Mendengarnya, HRD pun tersenyum kemudian mengajak Ano untuk berkeliling kantor. “Baiklah kalau begitu ikut saya.”
***
Mereka melewati beberapa cubicle dimana semua orang terlihat sibuk dengan smart screen sementara bunyi ketikan keyboard jelas terdengar menguasai devisi ini.
“Ini redaksi, dimana semua berita yang muncul di berbagai feed sosial media, portal berita sampai televisi akan disaring. Ingat moto kita, fast and reliable news tidak ada hoax yang bisa lolos dari sini,” tekan HRD tersebut, kemudian menarik seorang perempuan berkacamata yang berusia sekitar 30an dari cubiclenya. “Sisca, perkenalkan recruitment baru kita.” Ia mempersilahkan Sisca untuk menyalami Ano.
“Rosano tapi, panggil saja Ano.” Sambil menjabat tangan Sisca.
“Divisi apa?” balas Sisca.
“Public relation di bawah digital marketing .”
Sisca melihat dari kaki sampai ke rambut lantas berkata “Pantas dan welcome to the club, semoga betah.” Ia kemudian mendekat dan berbisik, “tapi, kalau devisi selain redaksi sih seperti bakal betah-betah saja.”
***
Selanjutnya mereka pindah satu lantai ke atas, orang-orang di sini berpakaian amat sangat rapi dan mereka terlihat santai. Yang menarik perhatian Ano adalah, dua perempuan yang sedang minum kopi sambil memperhatikan handphone. Mereka mengenakan board intrecciato leather Bottega Veneta, sepatu itu sudah ada di keranjang akun Pret a Porter Ano selama bertahun-tahun tanpa bisa di checkout.
“Bu Miles ada anak baru,” panggil si HRD.
Seorang perempuan jangkung berdiri dari balik meja dan menghampiri.
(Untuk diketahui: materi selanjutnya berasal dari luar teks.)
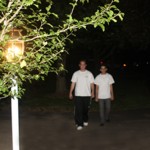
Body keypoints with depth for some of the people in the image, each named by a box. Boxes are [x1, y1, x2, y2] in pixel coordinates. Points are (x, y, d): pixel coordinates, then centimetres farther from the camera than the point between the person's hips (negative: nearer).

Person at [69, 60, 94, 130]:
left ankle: (85, 121, 34)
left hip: (87, 95, 1)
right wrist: (70, 93, -2)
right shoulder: (76, 73, 3)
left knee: (86, 109, 13)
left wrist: (92, 92, -7)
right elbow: (73, 83, 3)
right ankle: (79, 124, -3)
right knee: (78, 110, -6)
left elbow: (92, 83, 3)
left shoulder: (89, 73, 3)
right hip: (78, 95, -1)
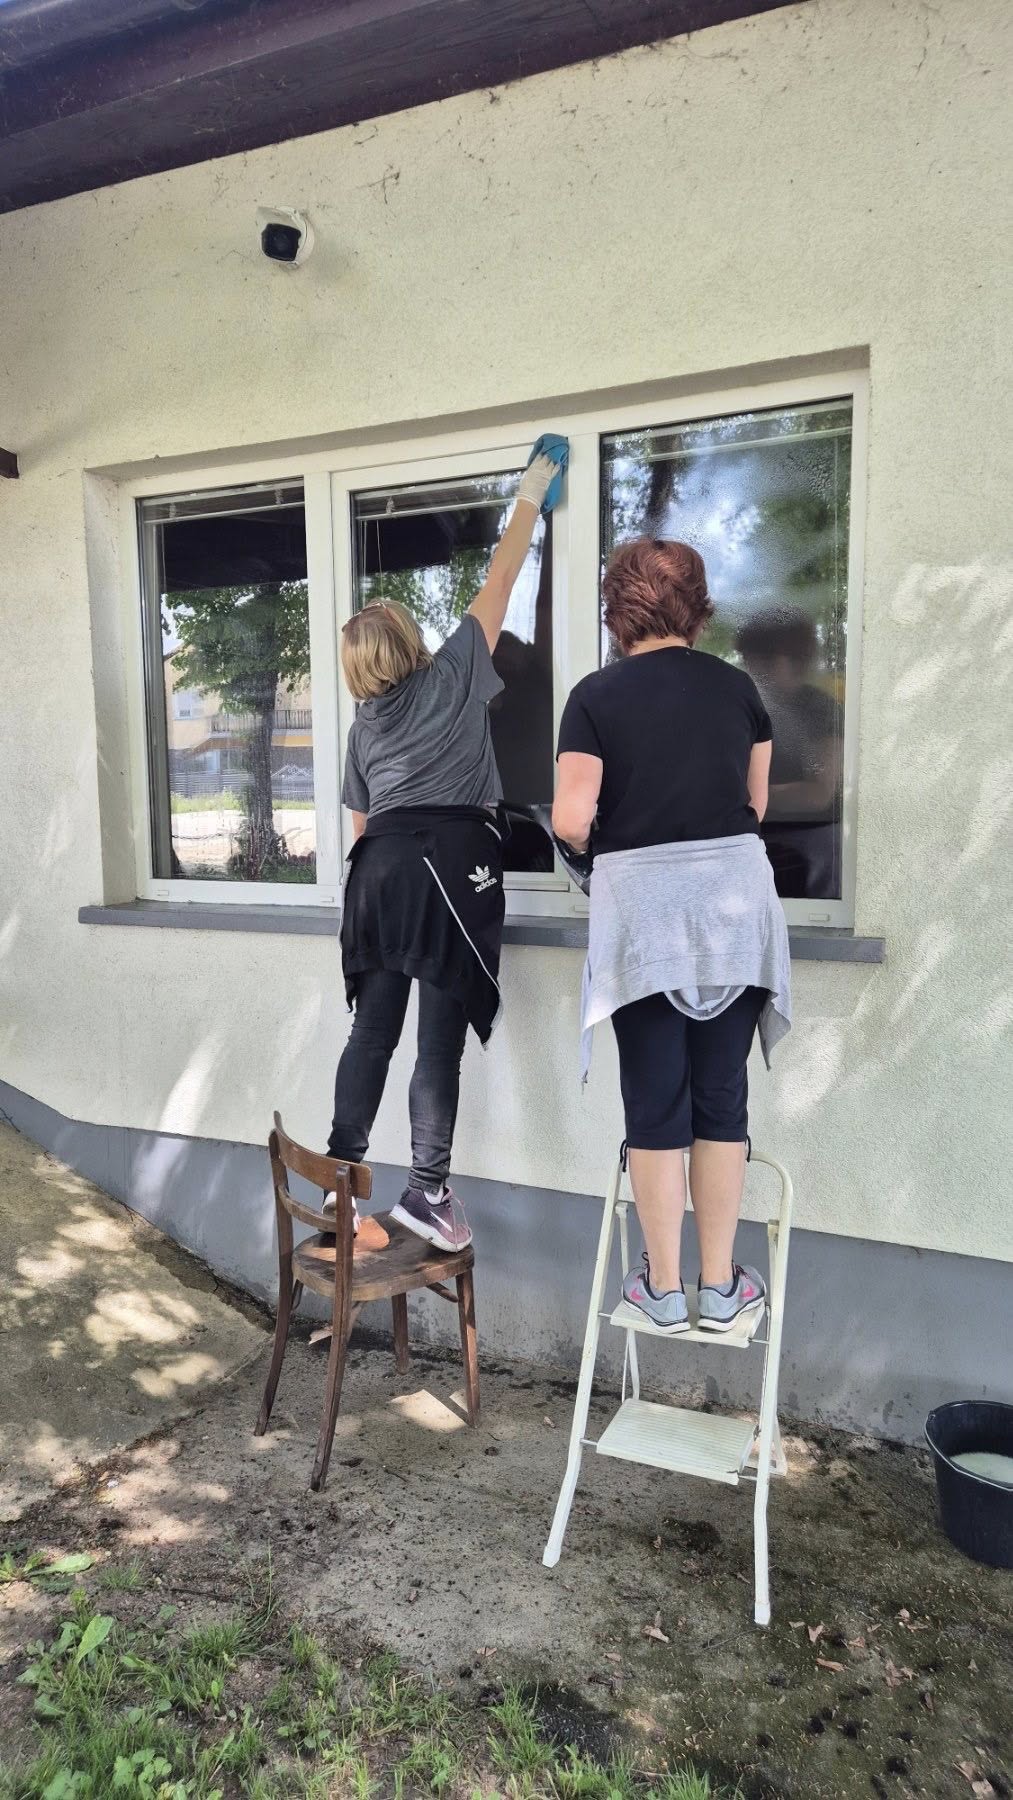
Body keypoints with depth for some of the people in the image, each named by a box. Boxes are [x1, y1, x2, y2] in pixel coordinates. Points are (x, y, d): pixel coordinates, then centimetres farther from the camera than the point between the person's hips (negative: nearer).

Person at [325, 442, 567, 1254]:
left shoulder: (364, 722, 20)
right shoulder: (452, 674, 7)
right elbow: (497, 586, 11)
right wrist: (532, 497, 22)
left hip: (381, 867, 6)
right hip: (449, 859, -5)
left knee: (373, 1030, 10)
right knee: (441, 1036, -5)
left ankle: (341, 1178, 15)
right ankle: (428, 1190, -4)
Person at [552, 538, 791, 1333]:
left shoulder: (597, 696, -4)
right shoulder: (737, 686, 6)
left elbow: (571, 821, -11)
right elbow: (755, 805, 11)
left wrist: (594, 843, 11)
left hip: (643, 907, -2)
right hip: (733, 899, 3)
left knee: (656, 1100, 6)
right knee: (720, 1094, 9)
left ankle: (665, 1288, 17)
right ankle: (720, 1286, 19)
Ia mengenakan kemeja cream yang dipadukan dengan blazer shade blue dan short skirt, lagi-lagi yang menarik perhatian mata Ano adalah, penampakan marcela 85 Jimmy Choo yang menghentak setiap kali dia melangkah. “Miles, head of marketing department, ” katanya dengan amat sangat anggun.
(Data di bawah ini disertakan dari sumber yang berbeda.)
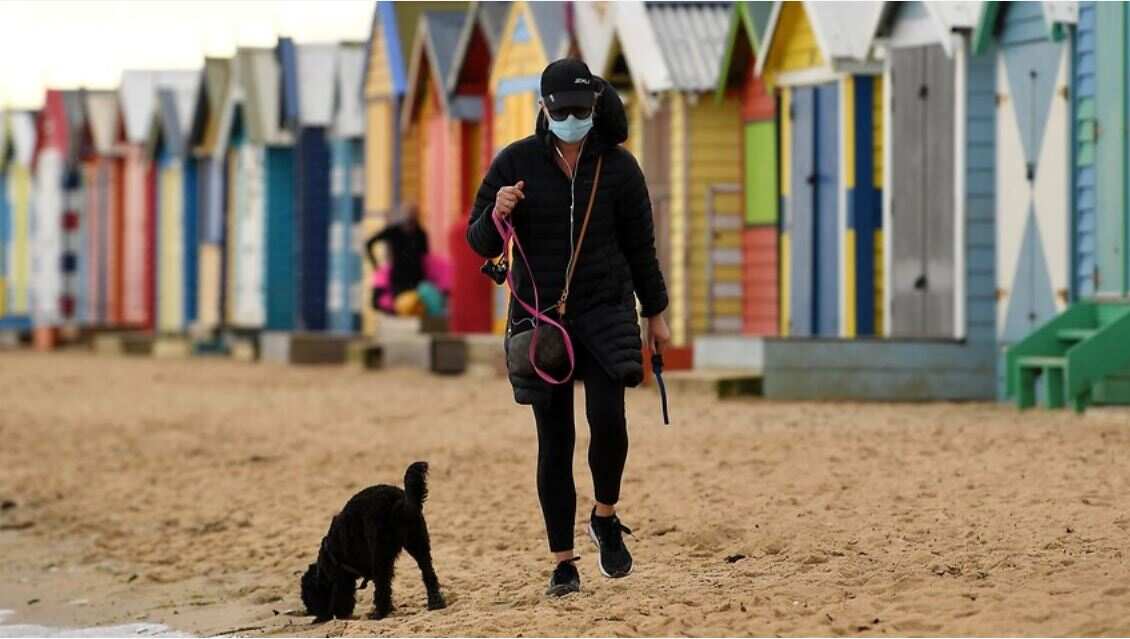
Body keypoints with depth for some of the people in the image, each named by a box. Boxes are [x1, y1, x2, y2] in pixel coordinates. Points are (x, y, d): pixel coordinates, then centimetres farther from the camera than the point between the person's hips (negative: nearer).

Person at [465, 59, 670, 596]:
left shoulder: (618, 167, 0)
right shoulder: (516, 163, -2)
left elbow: (640, 245, 9)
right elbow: (479, 243, 1)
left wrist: (656, 314, 12)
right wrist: (497, 215, -20)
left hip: (605, 310, 0)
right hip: (540, 314, 0)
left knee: (607, 420, -17)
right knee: (554, 441, 0)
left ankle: (606, 518, 10)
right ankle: (563, 562, 8)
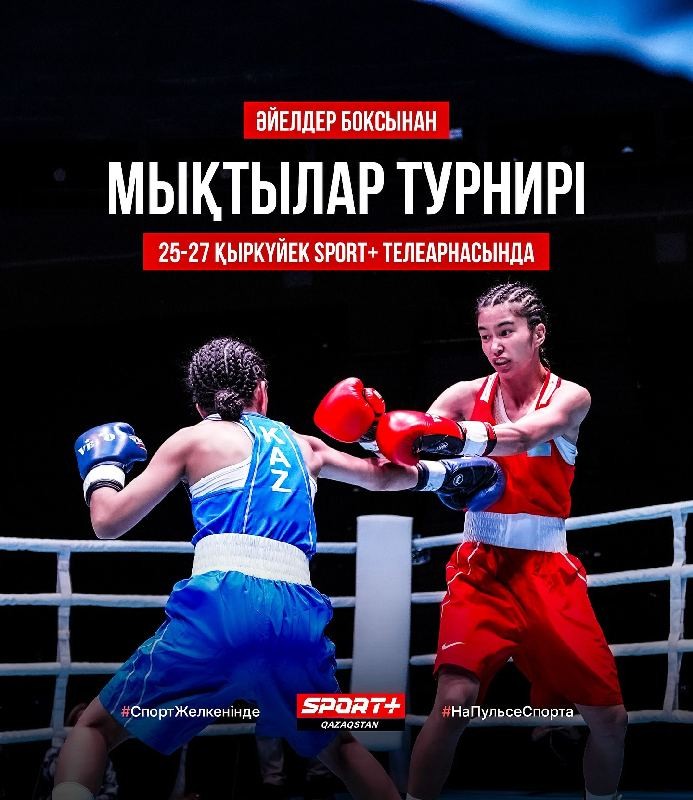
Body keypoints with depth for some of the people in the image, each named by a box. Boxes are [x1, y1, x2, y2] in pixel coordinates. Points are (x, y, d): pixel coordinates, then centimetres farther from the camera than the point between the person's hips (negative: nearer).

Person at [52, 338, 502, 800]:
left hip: (221, 604, -4)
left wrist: (102, 464, 32)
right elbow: (380, 477, 43)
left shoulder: (193, 439, 15)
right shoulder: (303, 446, 27)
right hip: (298, 616, 4)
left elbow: (109, 522, 14)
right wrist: (442, 474, 59)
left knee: (97, 727, 8)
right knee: (338, 747, 30)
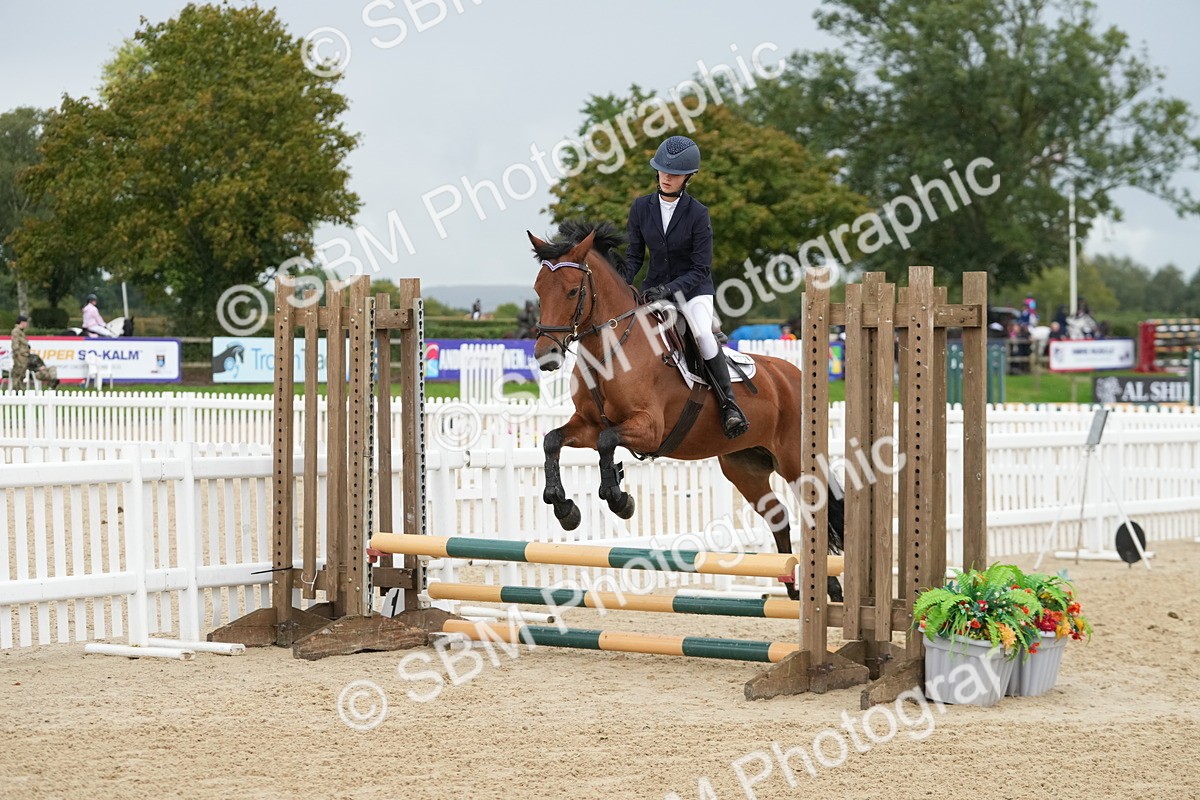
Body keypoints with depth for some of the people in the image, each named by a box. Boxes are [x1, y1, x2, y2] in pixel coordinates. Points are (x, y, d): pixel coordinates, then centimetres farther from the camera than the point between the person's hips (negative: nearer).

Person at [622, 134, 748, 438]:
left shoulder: (698, 214, -14)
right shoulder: (641, 207, -2)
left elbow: (701, 269, -13)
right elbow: (634, 256, 5)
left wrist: (669, 289, -26)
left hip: (693, 288, -5)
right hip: (655, 287, 5)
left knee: (702, 333, -31)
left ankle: (729, 404, -22)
Ano langsung membalas, “Rosano public relation.”
Bu Miles menunjuk kemeja Ano. “Nice, I love your white chiffon shirt. Kita nanti bakalan sering kerjasama.” Dan menjulurkan tanganya.
“Siap Bu,” kata Ano. Ia sadar perempuan ini high maintenance sebab, saat berjabat tangan, kulit Bu Miles terasa bagai kain sutra dan kukunya berkilauan seperti berlian.